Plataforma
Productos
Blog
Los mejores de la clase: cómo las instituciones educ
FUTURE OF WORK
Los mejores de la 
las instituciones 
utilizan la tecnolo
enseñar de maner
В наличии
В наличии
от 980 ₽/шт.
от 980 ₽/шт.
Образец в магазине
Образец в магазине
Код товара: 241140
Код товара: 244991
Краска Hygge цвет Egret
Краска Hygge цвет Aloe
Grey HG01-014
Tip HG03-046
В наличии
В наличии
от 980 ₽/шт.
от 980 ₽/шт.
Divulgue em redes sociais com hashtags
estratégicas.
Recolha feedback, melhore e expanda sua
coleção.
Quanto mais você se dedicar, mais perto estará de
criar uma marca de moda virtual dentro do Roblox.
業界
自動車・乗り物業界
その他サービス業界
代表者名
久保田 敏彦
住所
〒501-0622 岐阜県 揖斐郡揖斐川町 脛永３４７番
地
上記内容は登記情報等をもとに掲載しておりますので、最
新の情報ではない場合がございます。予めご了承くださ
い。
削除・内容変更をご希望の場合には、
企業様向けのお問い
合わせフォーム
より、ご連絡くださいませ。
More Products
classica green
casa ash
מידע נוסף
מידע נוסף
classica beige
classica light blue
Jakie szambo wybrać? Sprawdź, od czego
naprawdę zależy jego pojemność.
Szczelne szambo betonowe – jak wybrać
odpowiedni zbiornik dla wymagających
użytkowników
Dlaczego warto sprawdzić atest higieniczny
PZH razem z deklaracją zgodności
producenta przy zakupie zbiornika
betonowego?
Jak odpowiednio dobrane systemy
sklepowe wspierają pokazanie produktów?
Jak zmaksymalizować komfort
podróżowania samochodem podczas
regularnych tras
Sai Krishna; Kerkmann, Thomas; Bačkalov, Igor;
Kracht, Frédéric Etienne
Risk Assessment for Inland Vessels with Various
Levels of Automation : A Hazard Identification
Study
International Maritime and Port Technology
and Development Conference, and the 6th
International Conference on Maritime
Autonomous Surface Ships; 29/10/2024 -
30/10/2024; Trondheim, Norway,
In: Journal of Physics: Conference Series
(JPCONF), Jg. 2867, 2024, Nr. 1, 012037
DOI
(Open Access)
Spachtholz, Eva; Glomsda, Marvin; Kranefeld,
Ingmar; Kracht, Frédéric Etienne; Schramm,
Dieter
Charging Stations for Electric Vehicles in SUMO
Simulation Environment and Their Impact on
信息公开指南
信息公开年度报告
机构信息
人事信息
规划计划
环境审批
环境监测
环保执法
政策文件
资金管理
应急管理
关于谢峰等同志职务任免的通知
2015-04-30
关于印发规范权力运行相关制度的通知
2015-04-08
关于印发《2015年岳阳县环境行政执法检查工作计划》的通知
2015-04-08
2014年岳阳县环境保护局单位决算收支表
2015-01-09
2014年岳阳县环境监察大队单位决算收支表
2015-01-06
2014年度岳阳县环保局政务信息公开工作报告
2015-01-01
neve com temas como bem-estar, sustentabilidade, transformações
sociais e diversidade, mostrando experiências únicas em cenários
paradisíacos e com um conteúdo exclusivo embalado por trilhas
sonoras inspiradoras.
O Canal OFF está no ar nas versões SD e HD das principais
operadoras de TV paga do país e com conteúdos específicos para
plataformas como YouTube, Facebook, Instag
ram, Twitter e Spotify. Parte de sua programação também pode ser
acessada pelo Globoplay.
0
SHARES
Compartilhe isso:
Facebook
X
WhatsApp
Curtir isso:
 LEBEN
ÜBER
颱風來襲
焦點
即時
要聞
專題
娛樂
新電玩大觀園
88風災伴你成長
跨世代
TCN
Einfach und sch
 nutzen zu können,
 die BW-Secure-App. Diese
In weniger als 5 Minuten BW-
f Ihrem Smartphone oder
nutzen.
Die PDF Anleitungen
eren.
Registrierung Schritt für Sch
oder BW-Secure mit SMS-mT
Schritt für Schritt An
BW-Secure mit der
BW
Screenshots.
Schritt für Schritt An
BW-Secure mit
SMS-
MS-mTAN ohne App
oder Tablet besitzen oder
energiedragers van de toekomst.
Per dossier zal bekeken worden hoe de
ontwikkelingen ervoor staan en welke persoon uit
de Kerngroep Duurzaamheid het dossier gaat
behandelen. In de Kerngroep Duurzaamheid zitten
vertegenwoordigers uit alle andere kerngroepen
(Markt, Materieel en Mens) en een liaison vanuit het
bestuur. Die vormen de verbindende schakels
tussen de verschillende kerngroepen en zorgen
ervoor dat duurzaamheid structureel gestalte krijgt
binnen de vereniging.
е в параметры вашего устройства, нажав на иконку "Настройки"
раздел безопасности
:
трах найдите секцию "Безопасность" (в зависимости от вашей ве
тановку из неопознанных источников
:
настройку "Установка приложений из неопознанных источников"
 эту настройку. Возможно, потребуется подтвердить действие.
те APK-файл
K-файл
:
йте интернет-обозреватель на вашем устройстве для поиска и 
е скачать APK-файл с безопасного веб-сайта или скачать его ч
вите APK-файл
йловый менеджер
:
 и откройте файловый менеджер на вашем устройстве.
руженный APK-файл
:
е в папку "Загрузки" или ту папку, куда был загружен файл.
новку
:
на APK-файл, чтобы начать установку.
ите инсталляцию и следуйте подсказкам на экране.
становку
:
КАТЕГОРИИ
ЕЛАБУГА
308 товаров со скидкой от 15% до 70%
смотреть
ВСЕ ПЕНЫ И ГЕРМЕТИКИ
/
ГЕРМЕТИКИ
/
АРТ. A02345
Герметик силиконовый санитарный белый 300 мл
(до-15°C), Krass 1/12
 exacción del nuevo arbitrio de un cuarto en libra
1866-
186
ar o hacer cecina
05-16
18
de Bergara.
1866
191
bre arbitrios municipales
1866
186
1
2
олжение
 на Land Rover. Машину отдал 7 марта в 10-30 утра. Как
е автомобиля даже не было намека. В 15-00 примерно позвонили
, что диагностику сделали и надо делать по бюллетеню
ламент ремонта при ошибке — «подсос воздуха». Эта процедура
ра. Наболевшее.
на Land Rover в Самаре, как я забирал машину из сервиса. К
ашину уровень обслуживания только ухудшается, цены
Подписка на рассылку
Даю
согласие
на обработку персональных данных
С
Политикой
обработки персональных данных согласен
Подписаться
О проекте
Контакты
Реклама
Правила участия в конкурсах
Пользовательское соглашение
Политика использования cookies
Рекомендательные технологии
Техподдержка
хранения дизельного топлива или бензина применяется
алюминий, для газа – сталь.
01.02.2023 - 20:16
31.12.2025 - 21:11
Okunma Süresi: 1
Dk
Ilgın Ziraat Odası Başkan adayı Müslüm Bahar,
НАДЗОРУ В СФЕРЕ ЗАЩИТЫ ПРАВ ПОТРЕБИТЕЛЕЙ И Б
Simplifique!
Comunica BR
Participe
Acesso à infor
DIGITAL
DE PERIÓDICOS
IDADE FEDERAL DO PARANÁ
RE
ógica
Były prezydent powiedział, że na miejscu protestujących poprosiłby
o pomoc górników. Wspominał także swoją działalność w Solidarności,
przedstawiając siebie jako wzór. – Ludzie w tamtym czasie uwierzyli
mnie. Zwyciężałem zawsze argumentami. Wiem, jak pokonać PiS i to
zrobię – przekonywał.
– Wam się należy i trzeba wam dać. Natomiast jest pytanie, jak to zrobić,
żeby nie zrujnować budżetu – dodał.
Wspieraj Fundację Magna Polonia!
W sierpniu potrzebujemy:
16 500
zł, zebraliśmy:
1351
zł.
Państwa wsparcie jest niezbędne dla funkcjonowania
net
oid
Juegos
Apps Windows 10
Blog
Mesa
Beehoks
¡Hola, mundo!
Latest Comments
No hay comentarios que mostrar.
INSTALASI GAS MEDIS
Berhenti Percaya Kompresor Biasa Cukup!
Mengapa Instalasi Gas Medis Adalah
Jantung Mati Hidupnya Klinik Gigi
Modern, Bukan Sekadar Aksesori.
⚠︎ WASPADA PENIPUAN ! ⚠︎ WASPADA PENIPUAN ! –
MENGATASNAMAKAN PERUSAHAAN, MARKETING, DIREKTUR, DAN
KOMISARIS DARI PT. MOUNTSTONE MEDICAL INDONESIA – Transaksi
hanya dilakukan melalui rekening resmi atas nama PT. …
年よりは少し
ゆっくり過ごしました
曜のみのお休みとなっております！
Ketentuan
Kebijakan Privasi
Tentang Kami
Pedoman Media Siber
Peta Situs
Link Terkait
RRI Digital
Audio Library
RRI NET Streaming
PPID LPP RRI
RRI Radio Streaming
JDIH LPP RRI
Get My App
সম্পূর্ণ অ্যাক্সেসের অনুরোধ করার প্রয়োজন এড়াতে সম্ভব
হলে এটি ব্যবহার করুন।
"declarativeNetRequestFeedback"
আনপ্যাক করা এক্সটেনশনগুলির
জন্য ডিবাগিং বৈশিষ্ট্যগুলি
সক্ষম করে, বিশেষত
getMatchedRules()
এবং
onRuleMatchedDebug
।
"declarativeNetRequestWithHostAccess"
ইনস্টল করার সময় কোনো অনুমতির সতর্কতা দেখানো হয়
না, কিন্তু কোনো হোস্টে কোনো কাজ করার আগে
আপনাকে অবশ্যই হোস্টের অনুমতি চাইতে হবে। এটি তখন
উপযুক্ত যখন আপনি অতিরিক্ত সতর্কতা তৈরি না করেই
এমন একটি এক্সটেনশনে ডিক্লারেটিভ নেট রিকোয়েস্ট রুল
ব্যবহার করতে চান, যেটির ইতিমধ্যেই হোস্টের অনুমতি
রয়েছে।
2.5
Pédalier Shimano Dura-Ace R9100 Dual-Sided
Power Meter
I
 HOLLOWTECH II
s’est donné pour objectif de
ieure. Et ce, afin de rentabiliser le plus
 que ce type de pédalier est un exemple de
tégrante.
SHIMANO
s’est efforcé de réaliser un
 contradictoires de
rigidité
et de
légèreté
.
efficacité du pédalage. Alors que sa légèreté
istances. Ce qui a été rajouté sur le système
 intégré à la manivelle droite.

# # # # # # #

Please rewrite the records as a JSON list of strings, one string per line with blank lines left out, beginning at the start of the records and stopping after the line that contains "Jak zmaksymalizować komfort".

[
  "Plataforma",
  "Productos",
  "Blog",
  "Los mejores de la clase: cómo las instituciones educ",
  "FUTURE OF WORK",
  "Los mejores de la ",
  "las instituciones ",
  "utilizan la tecnolo",
  "enseñar de maner",
  "В наличии",
  "В наличии",
  "от 980 ₽/шт.",
  "от 980 ₽/шт.",
  "Образец в магазине",
  "Образец в магазине",
  "Код товара: 241140",
  "Код товара: 244991",
  "Краска Hygge цвет Egret",
  "Краска Hygge цвет Aloe",
  "Grey HG01-014",
  "Tip HG03-046",
  "В наличии",
  "В наличии",
  "от 980 ₽/шт.",
  "от 980 ₽/шт.",
  "Divulgue em redes sociais com hashtags",
  "estratégicas.",
  "Recolha feedback, melhore e expanda sua",
  "coleção.",
  "Quanto mais você se dedicar, mais perto estará de",
  "criar uma marca de moda virtual dentro do Roblox.",
  "業界",
  "自動車・乗り物業界",
  "その他サービス業界",
  "代表者名",
  "久保田 敏彦",
  "住所",
  "〒501-0622 岐阜県 揖斐郡揖斐川町 脛永３４７番",
  "地",
  "上記内容は登記情報等をもとに掲載しておりますので、最",
  "新の情報ではない場合がございます。予めご了承くださ",
  "い。",
  "削除・内容変更をご希望の場合には、",
  "企業様向けのお問い",
  "合わせフォーム",
  "より、ご連絡くださいませ。",
  "More Products",
  "classica green",
  "casa ash",
  "מידע נוסף",
  "מידע נוסף",
  "classica beige",
  "classica light blue",
  "Jakie szambo wybrać? Sprawdź, od czego",
  "naprawdę zależy jego pojemność.",
  "Szczelne szambo betonowe – jak wybrać",
  "odpowiedni zbiornik dla wymagających",
  "użytkowników",
  "Dlaczego warto sprawdzić atest higieniczny",
  "PZH razem z deklaracją zgodności",
  "producenta przy zakupie zbiornika",
  "betonowego?",
  "Jak odpowiednio dobrane systemy",
  "sklepowe wspierają pokazanie produktów?",
  "Jak zmaksymalizować komfort"
]